This young player has consistently been the most talented and surprisingly productive young player in the Russian Super League. He beat the Super League rookie record and was U20 Team Russia’s top scorer should not be average just a point a game at the U18 World Junior Championships. The last two players who performed this well in the Super League and on the International arena were Alexander Ovechkin and Evgeni Malkin, and while Cherepanov undeniably has loads of talent, he is not in the same elite echelon as those forwards.
A fluid skated with an above average top speed, Cherepanov is a smart and technical player who has also proved an ability to learn quickly, adapting in just a few months to the rigors of the professional game in the Super League. He obviously did not accomplish this alone, and had some great teachers in his linemates Popov and Kuryanov, who are exceptional young hockey players in their own rights.
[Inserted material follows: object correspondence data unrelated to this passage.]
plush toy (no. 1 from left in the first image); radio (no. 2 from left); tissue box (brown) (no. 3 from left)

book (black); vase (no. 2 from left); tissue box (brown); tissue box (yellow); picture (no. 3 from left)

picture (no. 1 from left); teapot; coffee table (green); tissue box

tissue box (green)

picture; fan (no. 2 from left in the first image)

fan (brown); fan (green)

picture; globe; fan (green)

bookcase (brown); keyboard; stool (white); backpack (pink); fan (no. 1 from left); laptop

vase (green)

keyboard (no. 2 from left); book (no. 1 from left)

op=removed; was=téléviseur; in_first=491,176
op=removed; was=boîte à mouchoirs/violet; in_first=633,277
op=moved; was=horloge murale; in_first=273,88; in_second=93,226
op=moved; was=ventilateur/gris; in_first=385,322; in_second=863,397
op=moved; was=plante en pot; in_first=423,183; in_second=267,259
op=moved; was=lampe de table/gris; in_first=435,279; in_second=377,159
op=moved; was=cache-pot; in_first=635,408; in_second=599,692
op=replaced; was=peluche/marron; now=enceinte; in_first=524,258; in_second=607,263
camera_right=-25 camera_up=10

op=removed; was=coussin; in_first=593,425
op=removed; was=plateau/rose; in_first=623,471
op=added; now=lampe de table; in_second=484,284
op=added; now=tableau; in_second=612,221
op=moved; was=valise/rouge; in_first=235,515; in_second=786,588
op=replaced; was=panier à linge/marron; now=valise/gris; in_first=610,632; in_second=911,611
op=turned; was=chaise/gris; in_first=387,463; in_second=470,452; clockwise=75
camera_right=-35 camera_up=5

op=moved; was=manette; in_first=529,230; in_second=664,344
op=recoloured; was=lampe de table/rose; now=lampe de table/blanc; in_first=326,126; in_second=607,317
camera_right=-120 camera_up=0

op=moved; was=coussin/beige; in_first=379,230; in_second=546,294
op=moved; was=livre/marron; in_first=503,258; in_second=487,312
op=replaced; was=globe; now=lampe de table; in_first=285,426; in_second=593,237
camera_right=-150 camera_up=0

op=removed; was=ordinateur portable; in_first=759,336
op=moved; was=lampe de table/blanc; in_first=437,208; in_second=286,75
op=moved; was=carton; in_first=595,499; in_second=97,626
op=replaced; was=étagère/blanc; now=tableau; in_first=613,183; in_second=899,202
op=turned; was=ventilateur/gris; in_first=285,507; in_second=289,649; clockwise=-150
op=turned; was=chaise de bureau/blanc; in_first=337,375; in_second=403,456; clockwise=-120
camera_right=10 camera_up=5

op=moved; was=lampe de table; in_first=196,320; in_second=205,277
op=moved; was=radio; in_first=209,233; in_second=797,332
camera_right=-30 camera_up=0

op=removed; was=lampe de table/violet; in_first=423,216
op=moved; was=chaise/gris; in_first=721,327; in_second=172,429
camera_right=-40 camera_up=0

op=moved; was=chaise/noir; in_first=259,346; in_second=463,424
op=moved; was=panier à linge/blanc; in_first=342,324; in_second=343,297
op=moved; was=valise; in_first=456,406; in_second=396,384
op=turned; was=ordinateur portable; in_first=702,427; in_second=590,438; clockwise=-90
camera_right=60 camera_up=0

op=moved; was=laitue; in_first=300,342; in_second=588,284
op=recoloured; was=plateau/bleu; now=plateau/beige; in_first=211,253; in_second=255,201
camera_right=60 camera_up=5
As a result of skating with such experienced and productive players, significant pressure was relieved off Cherepanov, giving him a chance to develop and eventually blossom. This has helped Cherepanov immensely, since he is not by any stretch a big player and has not yet filled in his 5’11 frame. One concern about this young forward’s game is his consistency and ability to stay motivated.
In regards to his offensive skills, he does, however, remind a bit of Alexander Radulov and Washington Capitals prospect Ivan Nepriayev when he was at that age. Cherepanov’s consistency and lack of physical presence are a concern, though his upside is immense.
Cherepanov has another year on his contract with Omsk Avangard, and is not expected to become a Ranger for at least one more season. It remains to be seen whether he will forego the enticements of staying in Russia to come to North America to play in the NHL.